When, on 11 December, there was a tragic shooting incident in Strasbourg, the right jumped on the opportunity to close down the movement. News channels and “concerned” ministers insisted that “reasonable yellow vests” were calling to stop the demonstrations; that the heroic police were exhausted and needed to concentrate on terrorism. There was also a continuing attempt to discredit the radical left by bundling them in with the fascists.

“Jean-Luc Mélenchon, leader of the left wing La France Insoumise (FI – Unbowed France), and far right National Rally leader Marine Le Pen are calling for more violent demonstrations” was last week’s theme song. Current affairs shows on all channels invited the best dressed and wittiest Nazis in the country to speak about the movement. Viewers are supposed to conclude that Macron is the only alternative to fascism.

Meanwhile, police violence increased. Several protesters have lost an eye from rubber bullets. Amnesty International has denounced police violence as excessive, counting more than 1,500 injured, 47 gravely so.

The union leaders

One advantage of a movement without a recognised leadership is that it cannot be closed down from above in return for minor but complicated concessions. The role of the union heads in recent weeks has generally been dreadful, whereas overwhelming public support for the movement had made a call for a general strike plausible.
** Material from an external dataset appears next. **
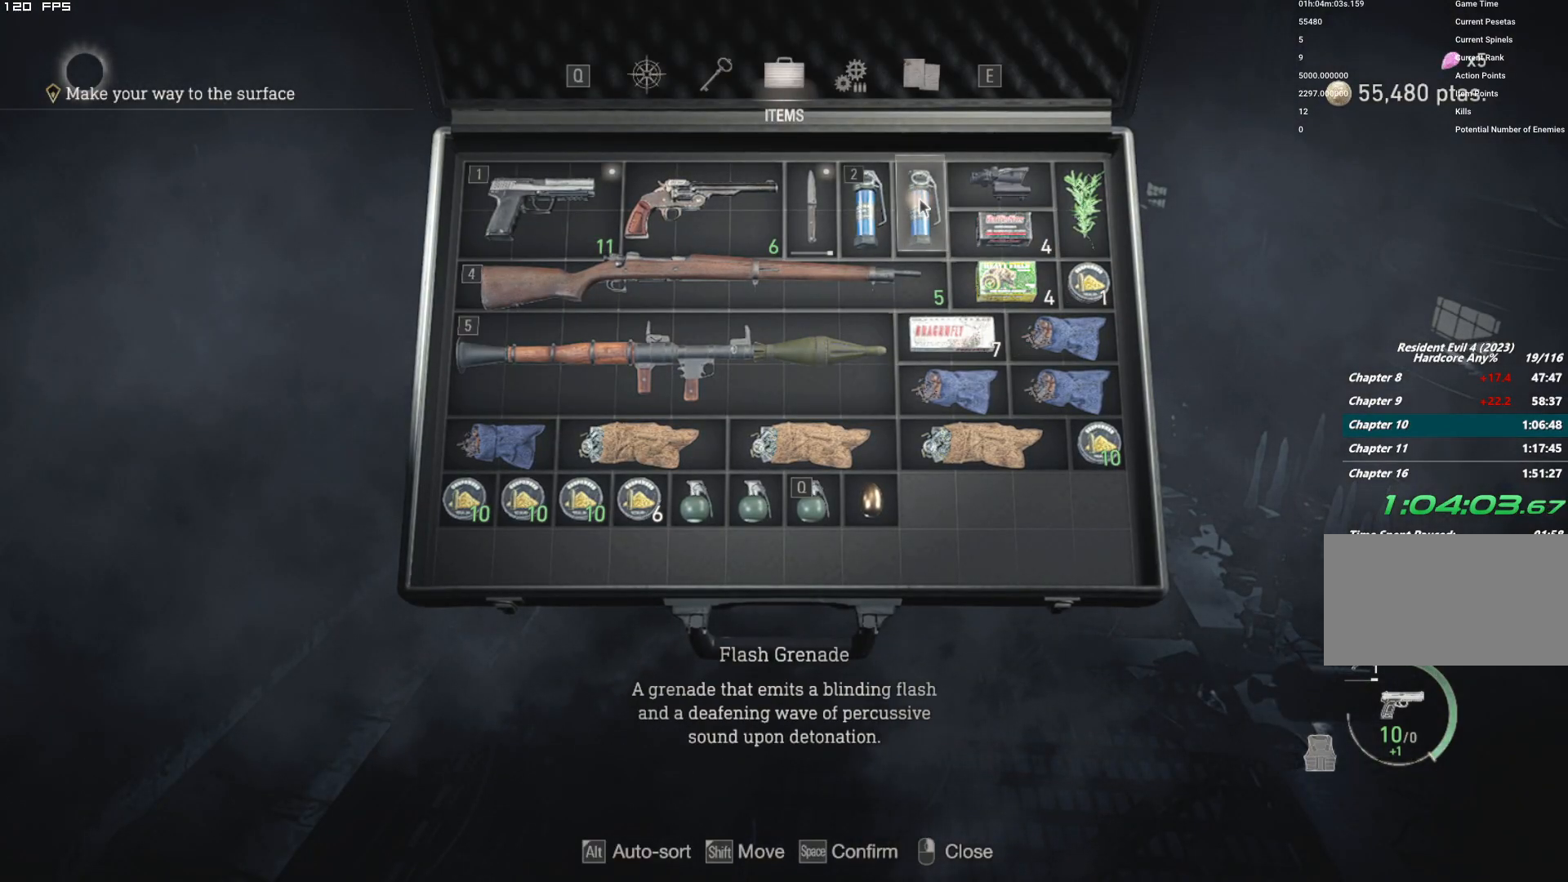
{"keys": ["space"], "mouse": [], "events": [[34, "space", "down"], [167, "space", "up"], [234, "w", "down"], [384, "w", "up"], [417, "space", "down"]]}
First, on 6 December, a joint declaration by all the union confederations except one declared they wanted to negotiate with the government. The statement did not even denounce police violence, much less call for building the Yellow Vest movement. Then, under pressure from below, the biggest left federation, the General Confederation of Labour, called for strike action on 14 December. But the call was half-hearted and routine, and hardly mentioned the Yellow Vest movement. This helped to ensure that the strikes were relatively weak.

In addition, many workers, demoralised after massive strikes last Spring failed in their objectives, are hoping that the Yellow Vests will sort out the problem without mass strikes being necessary, and so are only showing passive support. But strikes have been sparked off this week, (in commerce, for example), some demanding a Christmas bonus like the one agreed by the big companies.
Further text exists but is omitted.